>>

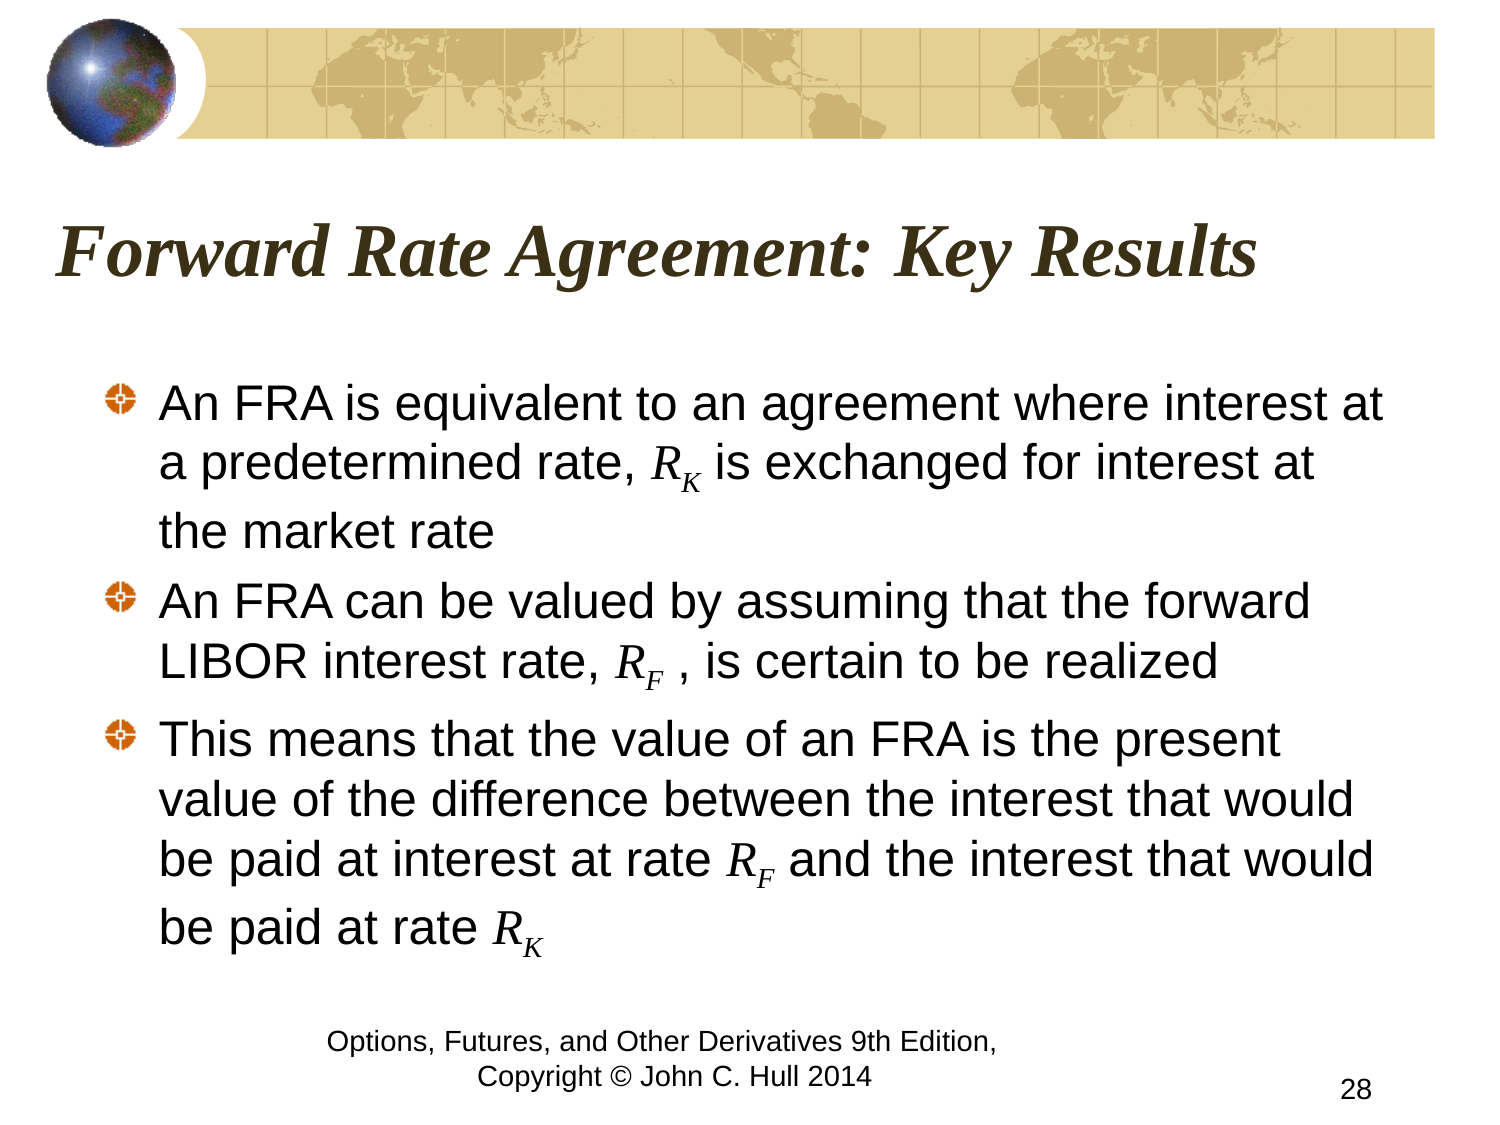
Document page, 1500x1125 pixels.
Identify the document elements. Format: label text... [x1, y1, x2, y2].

picture [102, 718, 138, 754]
title Forward Rate Agreement: Key Results [40, 152, 1316, 341]
list An FRA is equivalent to an agreement where interest at a predetermined rate, RK is exchanged for interest at the market rate An FRA can be valued by assuming that the forward LIBOR interest rate, RF , is certain to be realized This means that the value of an FRA is the present value of the difference between the interest that would be paid at interest at rate RF and the interest that would be paid at rate RK [87, 362, 1400, 1025]
picture [102, 580, 138, 616]
footer Options, Futures, and Other Derivatives 9th Edition, Copyright © John C. Hull 2014 [262, 1024, 1088, 1101]
picture [42, 14, 190, 151]
slide_number 28 [1074, 1037, 1388, 1113]
picture [102, 382, 138, 418]
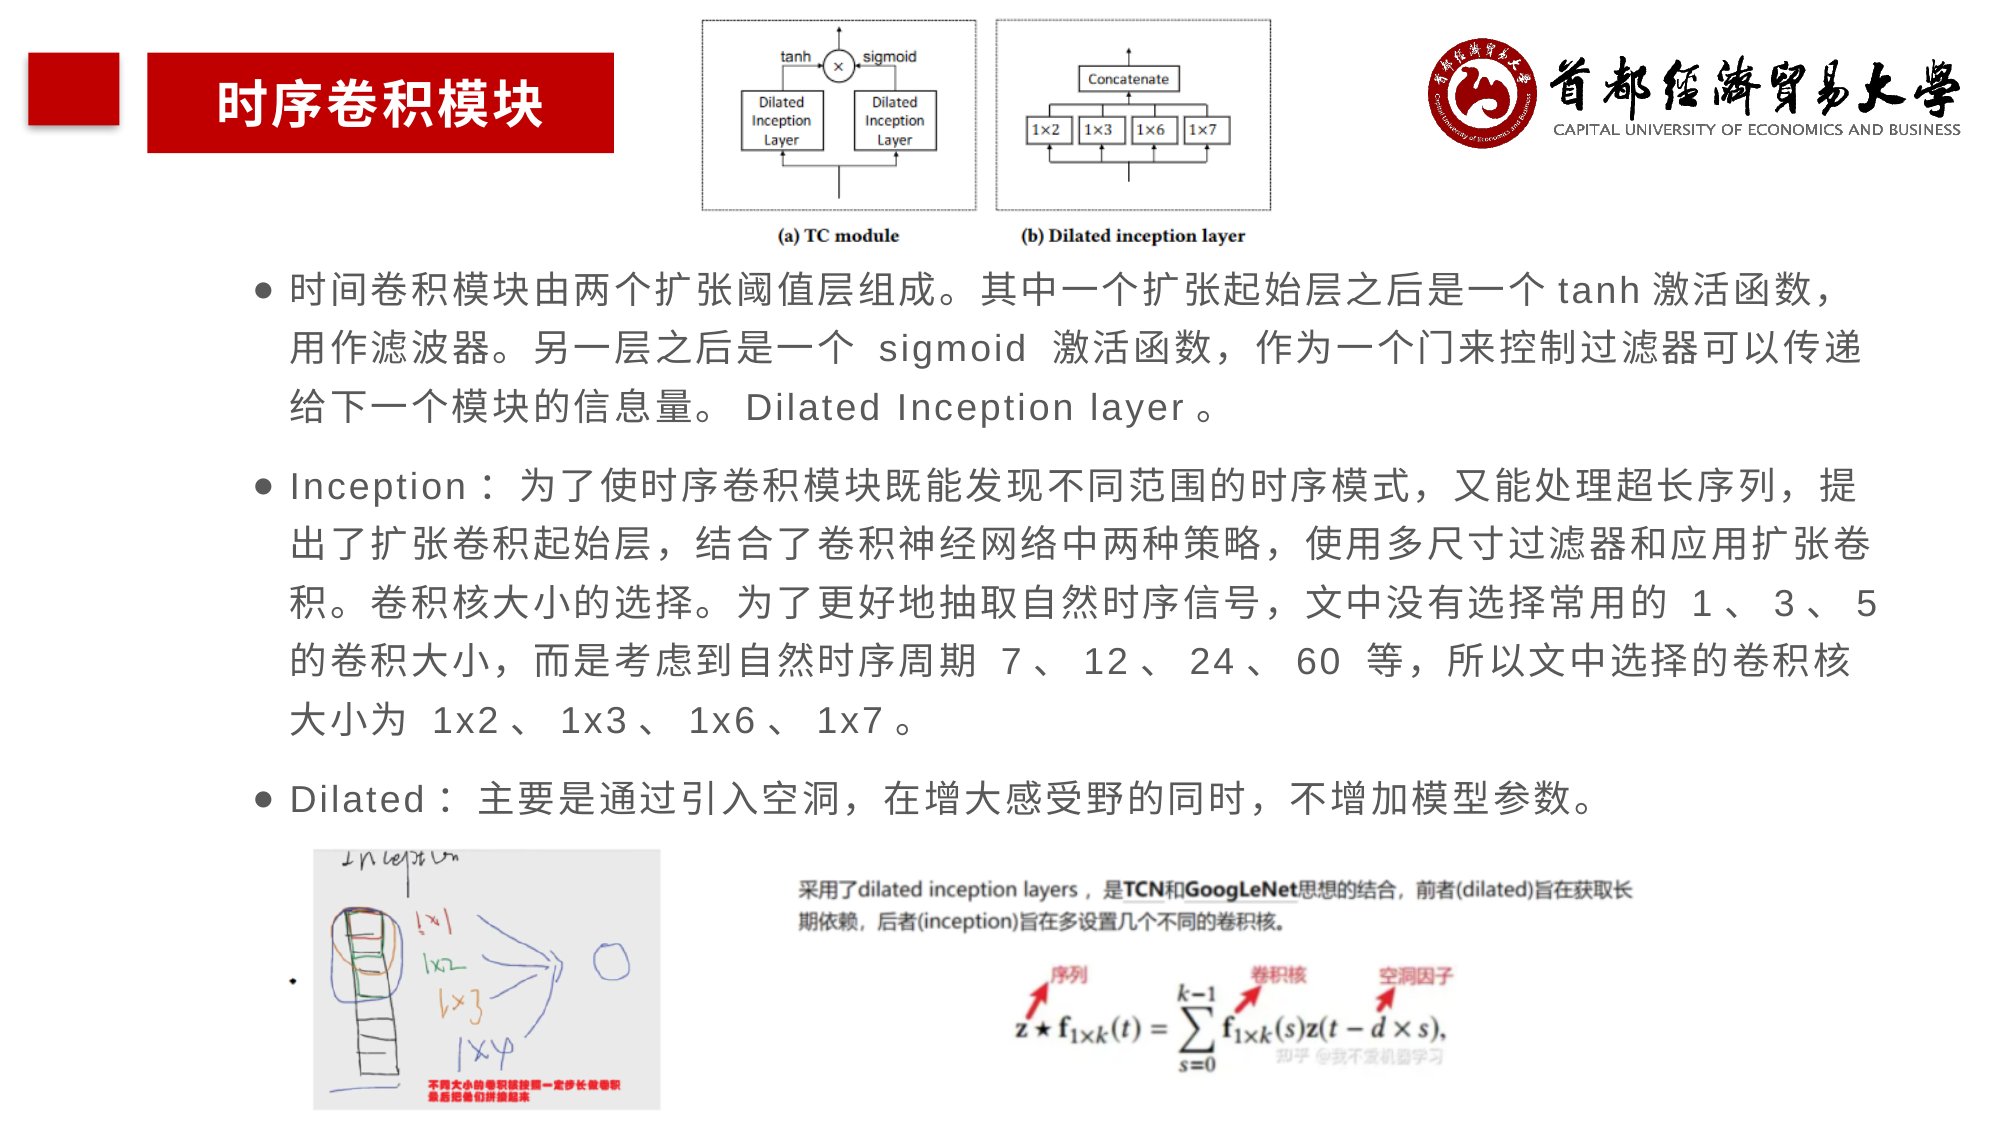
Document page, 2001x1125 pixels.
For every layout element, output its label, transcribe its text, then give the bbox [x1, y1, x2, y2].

picture [676, 0, 1283, 259]
list 时序卷积模块 [161, 63, 600, 138]
picture [286, 824, 702, 1125]
picture [1416, 26, 1972, 154]
picture [787, 858, 1662, 1092]
list 时间卷积模块由两个扩张阈值层组成。其中一个扩张起始层之后是一个tanh激活函数，用作滤波器。另一层之后是一个 sigmoid 激活函数，作为一个门来控制过滤器可以传递给下一个模块的信息量。Dilated Inception layer。 Inception：为了使时序卷积模块既能发现不同范围的时序模式，又能处理超长序列，提出了扩张卷积起始层，结合了卷积神经网络中两种策略，使用多尺寸过滤器和应用扩张卷积。卷积核大小的选择。为了更好地抽取自然时序信号，文中没有选择常用的 1、3、5 的卷积大小，而是考虑到自然时序周期 7、12、24、60 等，所以文中选择的卷积核大小为 1x2、1x3、1x6、1x7。 Dilated：主要是通过引入空洞，在增大感受野的同时，不增加模型参数。 [237, 244, 1900, 931]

<<

What is expected: Scan the data above for the string "page" and copy each line where it appears.

Task result:
Document page, 1500x1125 pixels.
Document page, 2001x1125 pixels.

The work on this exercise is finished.